I think when courses are very competitive, you need predicted grades in excess of the standard offer, and impressive GCSEs too.
You might be right that they are filtering on A Level subjects and preferring candidates with traditional subjects and possibly prioritising those with A Levels over other qualifications such as Btec.
I also think people forget just how many candidates have all A star predictions and all or almost all GCSEs at 9/8. In some schools or colleges, having an A star prediction puts you in the top few of your school, as does a couple of 9s at GCSE, but there are lots of selective schools which have the majority of students with predictions of at least one A star and lots with all 3 or 4, plus huge swathes with all 8/9 at GCSE. For some courses at some places, it is insanely competitive and unless you qualify for a contextual offer, you have to be absolutely stellar.

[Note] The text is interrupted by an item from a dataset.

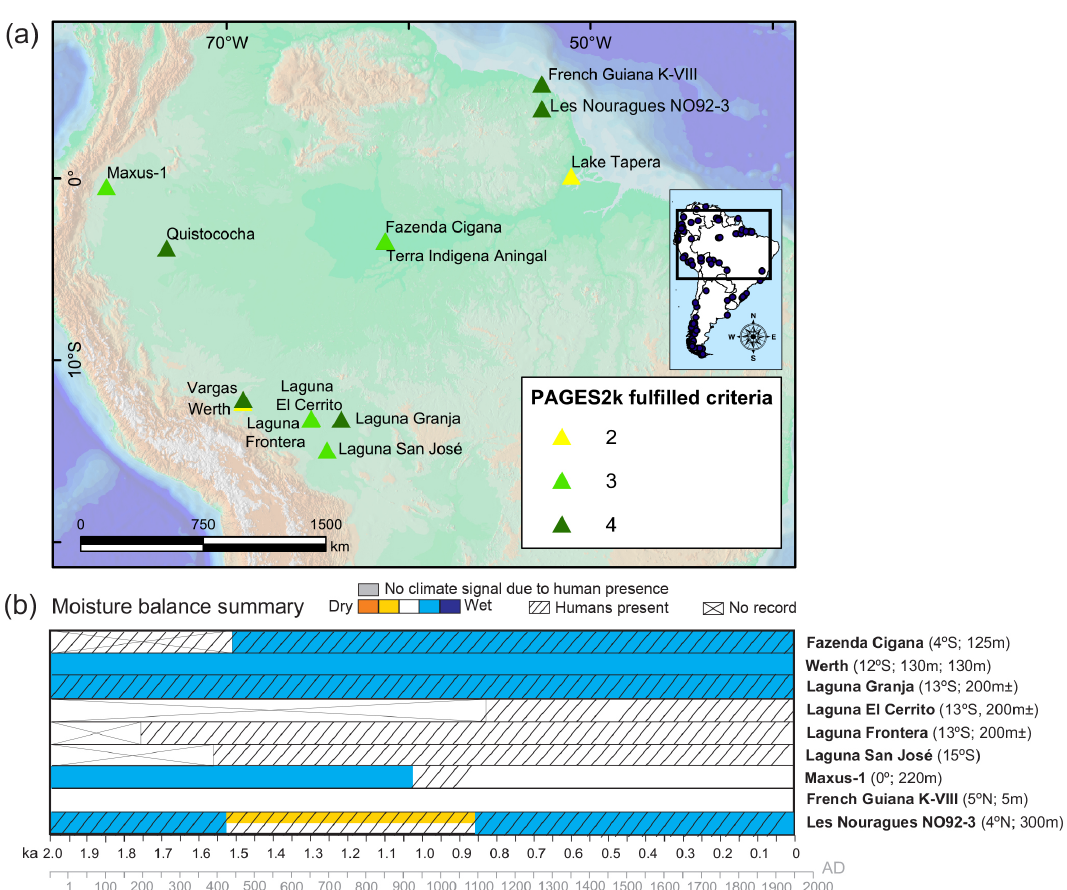
Figure 10. Panel (a) : map showing the pollen records discussed in the lowland Amazon basin and the number of PAGES-2k criteria these records fulfill. Panel (b) : summary of moisture balance and temperature including human interference for the pollen records discussed. Not all records are suitable to derive both a moisture and a temperature signal. Climate and human presence are shown overlapping when the pollen record is not conclusive regarding the derived signal. Records fulfilling one or two criteria indicated by star; m ± : ma.s.l. based on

It’s really tough, especially if you’re in a school or college which is very conservative with its predictions. In the end, those with those very high predictions are getting the standard offer which they might well achieve even if they don’t get their predicteds. Those who are simply predicted the standard offer and actually achieve the same grades as the person with the higher predicteds is less likely to be going, as they simply don’t get the offer.
That said, they say 80% of predicted grades are wrong, with most being too generous anyway….and that’s a widespread thing. Usually schools and colleges do know from past experience the kind of grades their students of different ability types get, but with Covid and return to so-called normal grades has made that more tricky.
It is disappointing for a school or college if the students they think are really strong all don’t get iffers for a particular course. I suppose the question is whether they are super strong and their predicted grades are too conservative and holding them back, or if they are just strong, but not super strong and not quite competitive enough with the many who are top-notch academically.